RECORDS SUPPLIED below:
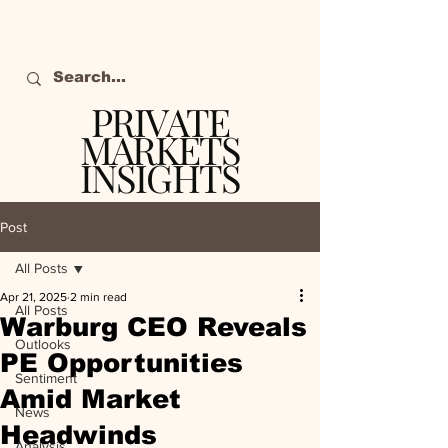
PRIVATE
MARKETS
INSIGHTS
The definitive source
of private markets
Post
intelligence.
All Posts
Apr 21, 2025
2 min read
All Posts
Warburg CEO Reveals
Outlooks
PE Opportunities
Sentiment
Amid Market
News
Headwinds
Analysis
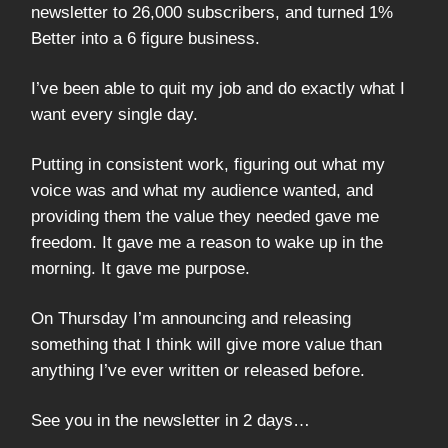
newsletter to 26,000 subscribers, and turned 1%
Better into a 6 figure business.
I’ve been able to quit my job and do exactly what I
want every single day.
Putting in consistent work, figuring out what my
voice was and what my audience wanted, and
providing them the value they needed gave me
freedom. It gave me a reason to wake up in the
morning. It gave me purpose.
On Thursday I’m announcing and releasing
something that I think will give more value than
anything I’ve ever written or released before.
See you in the newsletter in 2 days…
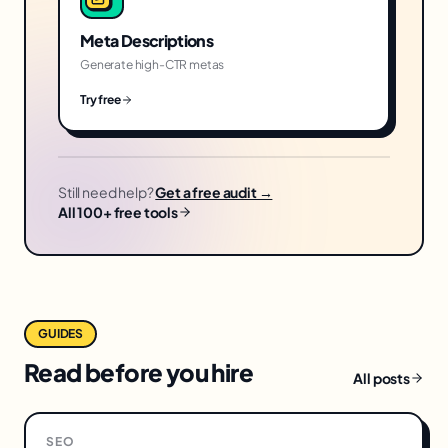
Meta Descriptions
Generate high-CTR metas
Try free
Still need help?
Get a free audit →
All 100+ free tools
GUIDES
Read before you hire
All posts
SEO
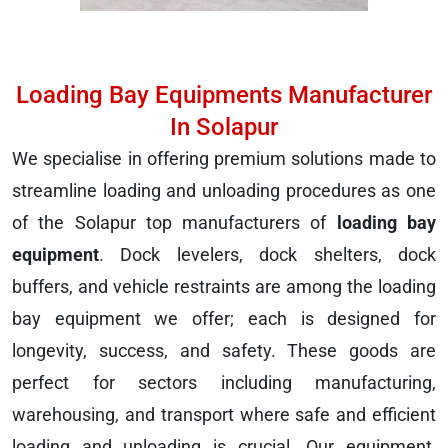
Loading Bay Equipments Manufacturer
In Solapur
We specialise in offering premium solutions made to
streamline loading and unloading procedures as one
of the Solapur top manufacturers of
loading bay
equipment
. Dock levelers, dock shelters, dock
buffers, and vehicle restraints are among the loading
bay equipment we offer; each is designed for
longevity, success, and safety. These goods are
perfect for sectors including manufacturing,
warehousing, and transport where safe and efficient
loading and unloading is crucial. Our equipment,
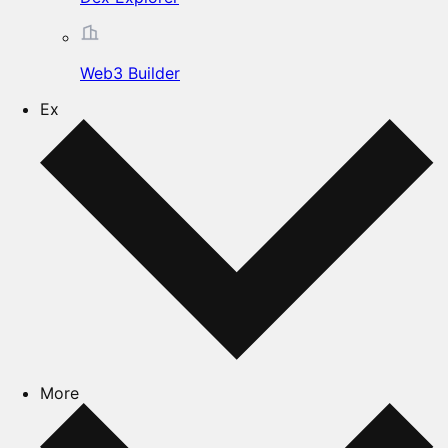
Web3 Builder
Ex
More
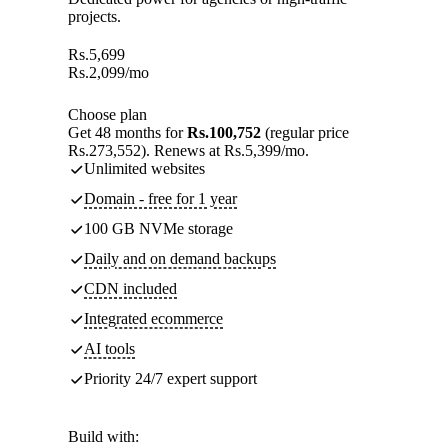
projects.
Rs.
5,699
Rs.
2,099
/mo
Choose plan
Get 48 months for
Rs.100,752
(regular price
Rs.273,552). Renews at Rs.5,399/mo.
Unlimited websites
Domain - free for 1 year
100 GB NVMe storage
Daily and on demand backups
CDN included
Integrated ecommerce
AI tools
Priority 24/7 expert support
Build with:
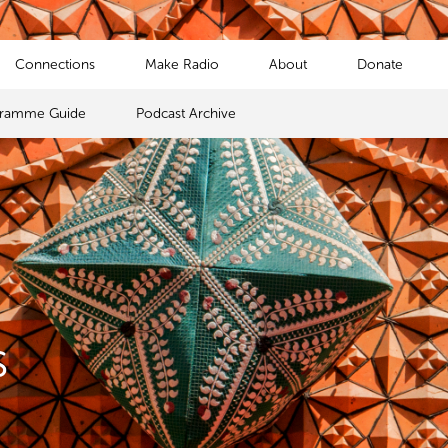
Connections
Make Radio
About
Donate
gramme Guide
Podcast Archive
s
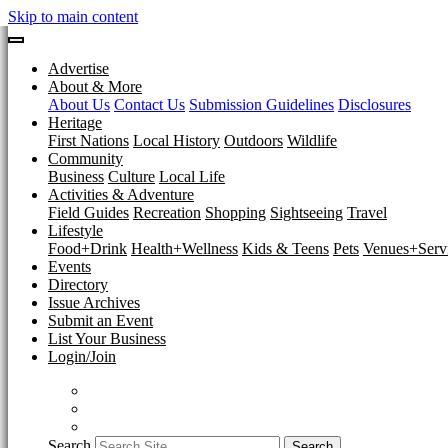
Skip to main content
Advertise
About & More
About Us
Contact Us
Submission Guidelines
Disclosures
Heritage
First Nations
Local History
Outdoors
Wildlife
Community
Business
Culture
Local Life
Activities & Adventure
Field Guides
Recreation
Shopping
Sightseeing
Travel
Lifestyle
Food+Drink
Health+Wellness
Kids & Teens
Pets
Venues+Servi
Events
Directory
Issue Archives
Submit an Event
List Your Business
Login/Join
Search
Search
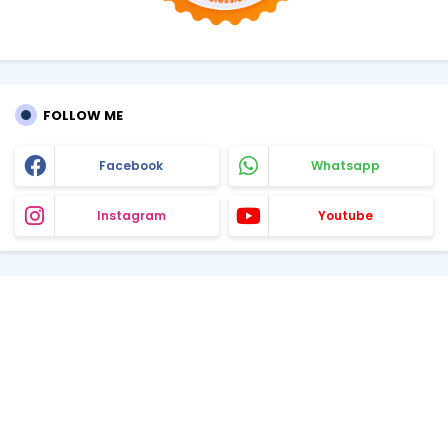
FOLLOW ME
Facebook
Whatsapp
Instagram
Youtube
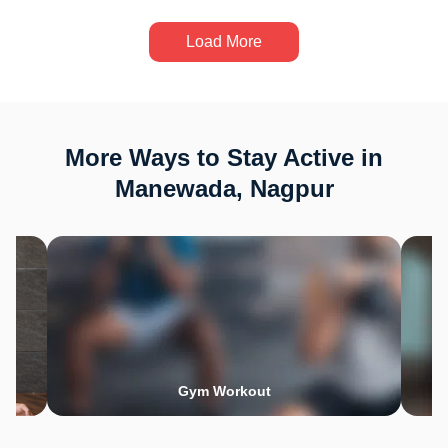
Load More
More Ways to Stay Active in
Manewada, Nagpur
Gym Workout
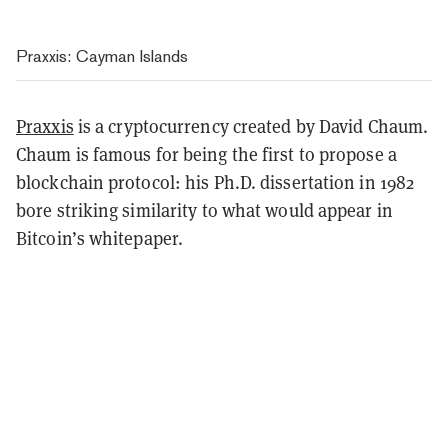
Praxxis: Cayman Islands
Praxxis
is a cryptocurrency created by David Chaum.
Chaum is famous for being the first to propose a
blockchain protocol: his Ph.D. dissertation in 1982
bore striking similarity to what would appear in
Bitcoin’s whitepaper.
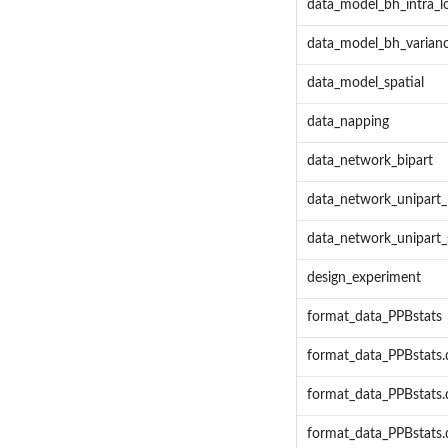
data_model_bh_intra_l
data_model_bh_varianc
data_model_spatial
data_napping
data_network_bipart
data_network_unipart_
data_network_unipart_
design_experiment
format_data_PPBstats
format_data_PPBstats.
format_data_PPBstats
format_data_PPBstats.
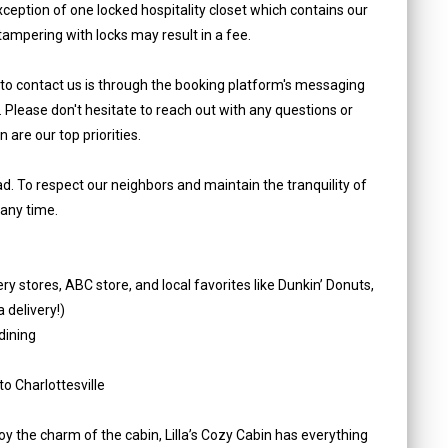
ception of one locked hospitality closet which contains our
tampering with locks may result in a fee.
 to contact us is through the booking platform's messaging
. Please don't hesitate to reach out with any questions or
are our top priorities.
oad. To respect our neighbors and maintain the tranquility of
 any time.
y stores, ABC store, and local favorites like Dunkin’ Donuts,
 delivery!)
dining
o Charlottesville
oy the charm of the cabin, Lilla’s Cozy Cabin has everything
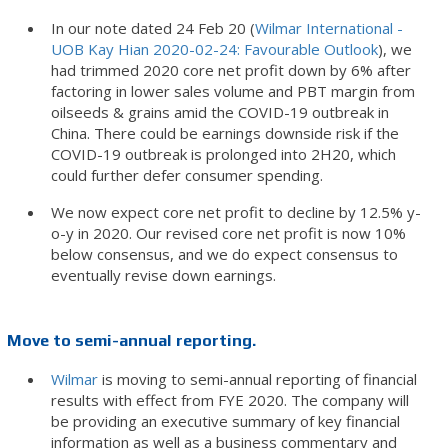
In our note dated 24 Feb 20 (
Wilmar International -
UOB Kay Hian 2020-02-24: Favourable Outlook
), we
had trimmed 2020 core net profit down by 6% after
factoring in lower sales volume and PBT margin from
oilseeds & grains amid the COVID-19 outbreak in
China. There could be earnings downside risk if the
COVID-19 outbreak is prolonged into 2H20, which
could further defer consumer spending.
We now expect core net profit to decline by 12.5% y-
o-y in 2020. Our revised core net profit is now 10%
below consensus, and we do expect consensus to
eventually revise down earnings.
Move to semi-annual reporting.
Wilmar
is moving to semi-annual reporting of financial
results with effect from FYE 2020. The company will
be providing an executive summary of key financial
information as well as a business commentary and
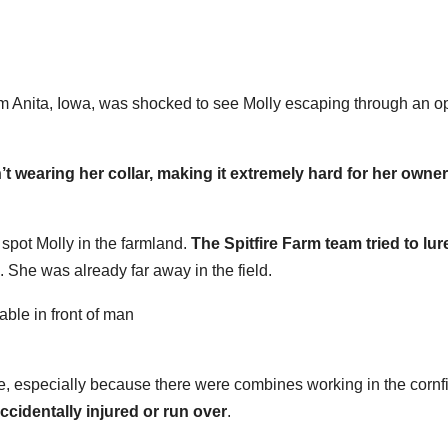
om Anita, Iowa, was shocked to see Molly escaping through an 
t wearing her collar, making it extremely hard for her owner
 spot Molly in the farmland.
The Spitfire Farm team tried to lur
. She was already far away in the field.
e, especially because there were combines working in the cornf
ccidentally injured or run over
.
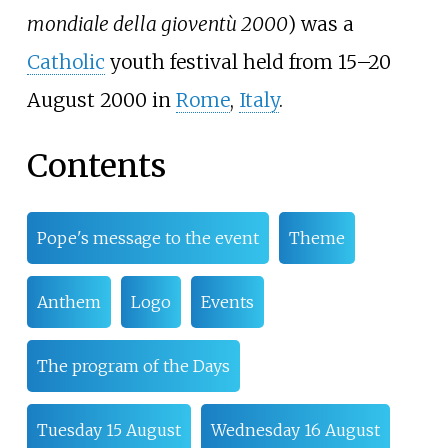
mondiale della gioventù 2000
) was a
Catholic
youth festival held from 15–20
August 2000 in
Rome
,
Italy
.
Contents
Pope's message to the event
Theme
Anthem
Logo
Events
The program of the Days
Tuesday 15 August
Wednesday 16 August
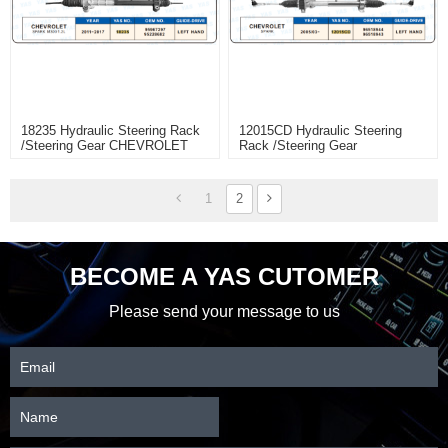
18235 Hydraulic Steering Rack
12015CD Hydraulic Steering
/Steering Gear CHEVROLET
Rack /Steering Gear
SPARK M300 1.2L
CHEVROLET SPARK
1
2
BECOME A YAS CUTOMER
Please send your message to us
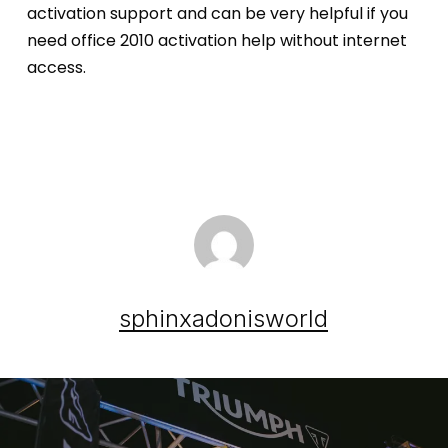
activation support and can be very helpful if you
need office 2010 activation help without internet
access.
sphinxadonisworld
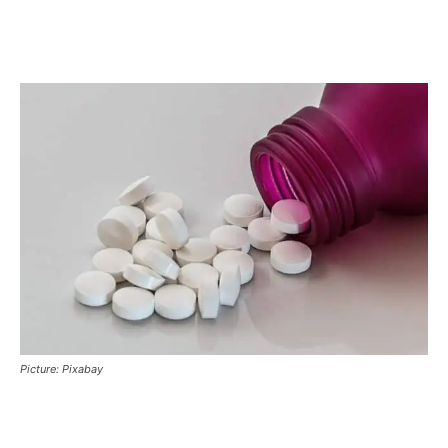
Picture: Pixabay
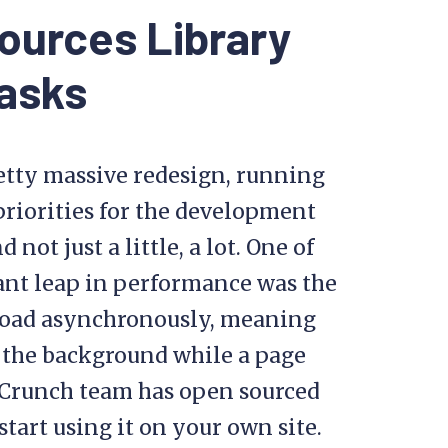
ources Library
asks
tty massive redesign, running
priorities for the development
ot just a little, a lot. One of
giant leap in performance was the
o load asynchronously, meaning
 the background while a page
chCrunch team has open sourced
tart using it on your own site.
End of RECORDS SUPPLIED.
• **TASK BRIEF**
All of the records above should be written out exactly, with the pictures left out.

• **EXPECTED ANSWER**
PRIVATE
MARKETS
INSIGHTS
The definitive source
of private markets
Post
intelligence.
All Posts
Apr 21, 2025
2 min read
All Posts
Warburg CEO Reveals
Outlooks
PE Opportunities
Sentiment
Amid Market
News
Headwinds
Analysis
newsletter to 26,000 subscribers, and turned 1%
Better into a 6 figure business.
I’ve been able to quit my job and do exactly what I
want every single day.
Putting in consistent work, figuring out what my
voice was and what my audience wanted, and
providing them the value they needed gave me
freedom. It gave me a reason to wake up in the
morning. It gave me purpose.
On Thursday I’m announcing and releasing
something that I think will give more value than
anything I’ve ever written or released before.
See you in the newsletter in 2 days…
Meta Descriptions
Generate high-CTR metas
Try free
Still need help?
Get a free audit →
All 100+ free tools
GUIDES
Read before you hire
All posts
SEO
Loading Bay Equipments Manufacturer
In Solapur
We specialise in offering premium solutions made to
streamline loading and unloading procedures as one
of the Solapur top manufacturers of
loading bay
equipment
. Dock levelers, dock shelters, dock
buffers, and vehicle restraints are among the loading
bay equipment we offer; each is designed for
longevity, success, and safety. These goods are
perfect for sectors including manufacturing,
warehousing, and transport where safe and efficient
loading and unloading is crucial. Our equipment,
Web3 Builder
Ex
More
projects.
Rs.
5,699
Rs.
2,099
/mo
Choose plan
Get 48 months for
Rs.100,752
(regular price
Rs.273,552). Renews at Rs.5,399/mo.
Unlimited websites
Domain - free for 1 year
100 GB NVMe storage
Daily and on demand backups
CDN included
Integrated ecommerce
AI tools
Priority 24/7 expert support
Build with:
Connections
Make Radio
About
Donate
gramme Guide
Podcast Archive
s
Skip to main content
Advertise
About & More
About Us
Contact Us
Submission Guidelines
Disclosures
Heritage
First Nations
Local History
Outdoors
Wildlife
Community
Business
Culture
Local Life
Activities & Adventure
Field Guides
Recreation
Shopping
Sightseeing
Travel
Lifestyle
Food+Drink
Health+Wellness
Kids & Teens
Pets
Venues+Servi
Events
Directory
Issue Archives
Submit an Event
List Your Business
Login/Join
Search
Search
FOLLOW ME
Facebook
Whatsapp
Instagram
Youtube
Load More
More Ways to Stay Active in
Manewada, Nagpur
Gym Workout
Praxxis: Cayman Islands
Praxxis
is a cryptocurrency created by David Chaum.
Chaum is famous for being the first to propose a
blockchain protocol: his Ph.D. dissertation in 1982
bore striking similarity to what would appear in
Bitcoin’s whitepaper.
data_model_bh_intra_l
data_model_bh_varianc
data_model_spatial
data_napping
data_network_bipart
data_network_unipart_
data_network_unipart_
design_experiment
format_data_PPBstats
format_data_PPBstats.
format_data_PPBstats
format_data_PPBstats.
ception of one locked hospitality closet which contains our
tampering with locks may result in a fee.
 to contact us is through the booking platform's messaging
. Please don't hesitate to reach out with any questions or
are our top priorities.
oad. To respect our neighbors and maintain the tranquility of
 any time.
y stores, ABC store, and local favorites like Dunkin’ Donuts,
 delivery!)
dining
o Charlottesville
oy the charm of the cabin, Lilla’s Cozy Cabin has everything
In our note dated 24 Feb 20 (
Wilmar International -
UOB Kay Hian 2020-02-24: Favourable Outlook
), we
had trimmed 2020 core net profit down by 6% after
factoring in lower sales volume and PBT margin from
oilseeds & grains amid the COVID-19 outbreak in
China. There could be earnings downside risk if the
COVID-19 outbreak is prolonged into 2H20, which
could further defer consumer spending.
We now expect core net profit to decline by 12.5% y-
o-y in 2020. Our revised core net profit is now 10%
below consensus, and we do expect consensus to
eventually revise down earnings.
Move to semi-annual reporting.
Wilmar
is moving to semi-annual reporting of financial
results with effect from FYE 2020. The company will
be providing an executive summary of key financial
information as well as a business commentary and
om Anita, Iowa, was shocked to see Molly escaping through an 
t wearing her collar, making it extremely hard for her owner
 spot Molly in the farmland.
The Spitfire Farm team tried to lur
. She was already far away in the field.
e, especially because there were combines working in the cornf
ccidentally injured or run over
.
mondiale della gioventù 2000
) was a
Catholic
youth festival held from 15–20
August 2000 in
Rome
,
Italy
.
Contents
Pope's message to the event
Theme
Anthem
Logo
Events
The program of the Days
Tuesday 15 August
Wednesday 16 August
18235 Hydraulic Steering Rack
12015CD Hydraulic Steering
/Steering Gear CHEVROLET
Rack /Steering Gear
SPARK M300 1.2L
CHEVROLET SPARK
1
2
BECOME A YAS CUTOMER
Please send your message to us
activation support and can be very helpful if you
need office 2010 activation help without internet
access.
sphinxadonisworld
Picture: Pixabay
ources Library
asks
tty massive redesign, running
priorities for the development
ot just a little, a lot. One of
giant leap in performance was the
o load asynchronously, meaning
 the background while a page
chCrunch team has open sourced
tart using it on your own site.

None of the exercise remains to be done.